Texto mostrado:
..............................
Tras el instante de euforia inicial, pegar un pelotazo no nos hace más felices, dice la psicología moderna. Para autorrealizarnos, es necesario tolerar y apreciar las incomodidades de cualquier proceso complejo.

Pero, si alcanzado un cierto nivel de bienestar material, comprar no nos hace felices, ¿puede hacerlo ayudar a otros? En los últimos años, varias investigaciones apuntan al altruismo como un factor más de lo que las filosofías de vida clásicas llamaron “tranquilidad“, que puede traducirse como bienestar duradero o felicidad.

Dialéctica entre darse a uno mismo y dar a otros

La idea no es nueva. Instituciones sociales y confesiones religiosas han reiterado los réditos logrados por el altruista: el preciado intangible del bienestar moral, contribuyendo a la autorrealización.

La psicología y neurociencia modernas constatarían la interrelación entre la felicidad del individuo y el bienestar relativo del contexto en el que se desenvuelve su vida (época, aspiración, sociedad).

Recurriendo al cine, el argumento de Qué bello es vivir se amolda a lo que nos ocurre en realidad: percibimos nuestra dicha en relación con la situación de otros.

Siguiendo con el cine, Audrey Hepburn sentenció en una ocasión que “Tienes dos manos; una para asistirte a ti mismo, y la otra para ayudar a otros”.

Compitiendo con el vecino

Si ayudar a otros aumenta nuestro bienestar, competir con los otros nos causa desazón, según la teoría del consumo conspicuo o envidioso, planteada ya a finales del siglo XIX por el economista y sociólogo estadounidense Thorstein Veblen.

Distintas razones explicarían por qué dedicar nuestro tiempo, esfuerzo o dinero a otros nos hace más felices que comprar más cosas para nosotros. Por un lado, existe lo que el científico y ensayista británico David Hamilton expone como una razón fisiológica: cuando ayudamos, nuestro cerebro produce hormonas que, como la dopamina, aumentan nuestro bienestar físico (la dopamina es un opiáceo natural).

Pero el cambio experimentado por el altruista no se limita a un momentáneo subidón hormonal, parecido al que experimenta quien hace deporte, etc.

El efecto perdurable de compartir un poco de nuestra mejor energía

Se han realizado estudios como el que ofreció la misma cantidad de dinero a dos grupos, sugiriendo a los integrantes del primero que lo emplearan en sí mismos, y a los segundos que lo hicieran en terceras personas.
..............................
Datos de entrada:

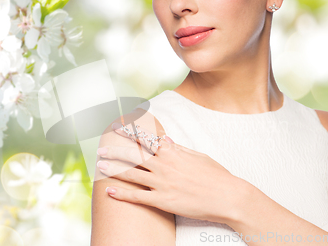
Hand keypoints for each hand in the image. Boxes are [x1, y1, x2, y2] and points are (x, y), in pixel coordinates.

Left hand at [95, 122, 250, 224]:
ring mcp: (162, 183)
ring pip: (132, 174)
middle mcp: (164, 165)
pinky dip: (122, 194)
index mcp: (173, 152)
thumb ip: (178, 148)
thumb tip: (165, 139)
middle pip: (133, 155)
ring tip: (100, 167)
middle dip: (115, 151)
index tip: (117, 127)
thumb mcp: (198, 156)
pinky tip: (110, 192)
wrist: (227, 196)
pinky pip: (138, 197)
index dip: (129, 132)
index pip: (146, 138)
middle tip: (101, 149)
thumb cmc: (215, 176)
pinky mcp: (163, 200)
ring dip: (114, 170)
..............................
Tareas a realizar:
**1.** Según el texto sobre el altruismo y la felicidad, ¿quién planteó a finales del siglo XIX la teoría del consumo conspicuo o envidioso?
**2.** Prosigue el texto sobre el altruismo y la felicidad a partir del punto en que se interrumpe.
Los datos constituyen un material aparte, sin relación con el texto.

Resultados por tarea:
**1.** La planteó el economista y sociólogo estadounidense Thorstein Veblen.

**2.**
Mientras los miembros del primer grupo experimentaron un placer momentáneo, seguido de una vuelta a la normalidad, en el segundo grupo los niveles de satisfacción eran todavía elevados al final de la jornada. Y, según investigadores en la materia como el propio David Hamilton, este bienestar se hace duradero si la actitud persiste en el tiempo.

En otras palabras, cuando ofrecer algo a otros integra nuestra cotidianeidad -y, por tanto, forma parte de nuestra filosofía de vida-, nuestra satisfacción es mayor que cuando centramos todo nuestro esfuerzo en nosotros mismos.

La ciencia de gastar

La profesora de psicología Elizabeth Dunn y el profesor de administración de empresas Michael Norton, autores del ensayo Happy Money: The Science of Spending, han escrito en The New York Times sobre nuestros errores de apreciación cuando se trata de analizar el nexo entre dinero y felicidad.

Los autores no niegan que necesitemos un cierto nivel de vida para lograr cierta dicha, que varía en individuos y países; en Estados Unidos, los autores sitúan ese número mágico en 75.000 dólares. A partir de esa cifra, acumular más no aporta más bienestar, según estudios de Gallup y Princeton.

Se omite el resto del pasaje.